Data excerpts:
[Start of Attachment]
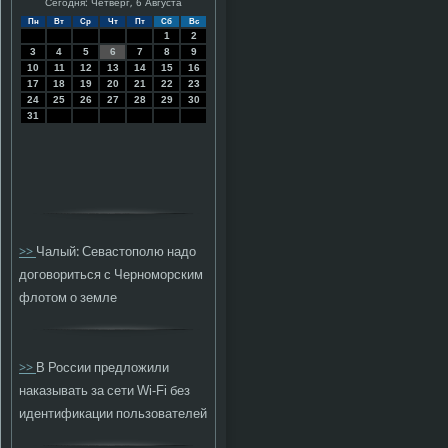
Сегодня: Четверг, 6 Августа
Пн
Вт
Ср
Чт
Пт
Сб
Вс
1
2
3
4
5
6
7
8
9
10
11
12
13
14
15
16
17
18
19
20
21
22
23
24
25
26
27
28
29
30
31
>>
Чалый: Севастополю надо
договориться с Черноморским
флотом о земле
>>
В России предложили
наказывать за сети Wi-Fi без
идентификации пользователей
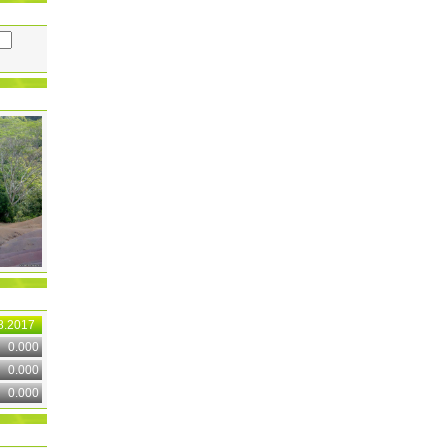
8.2017
0.000
0.000
0.000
[End of Attachment]
__HOW TO COMPLETE THIS TASK__: Update the records so that "Сегодня" becomes "Дата" and every other line stays the same. Leave the pictures out of your answer.

__REPLY TO THE EXERCISE__:
Дата: Четверг, 6 Августа
Пн
Вт
Ср
Чт
Пт
Сб
Вс
1
2
3
4
5
6
7
8
9
10
11
12
13
14
15
16
17
18
19
20
21
22
23
24
25
26
27
28
29
30
31
>>
Чалый: Севастополю надо
договориться с Черноморским
флотом о земле
>>
В России предложили
наказывать за сети Wi-Fi без
идентификации пользователей
8.2017
0.000
0.000
0.000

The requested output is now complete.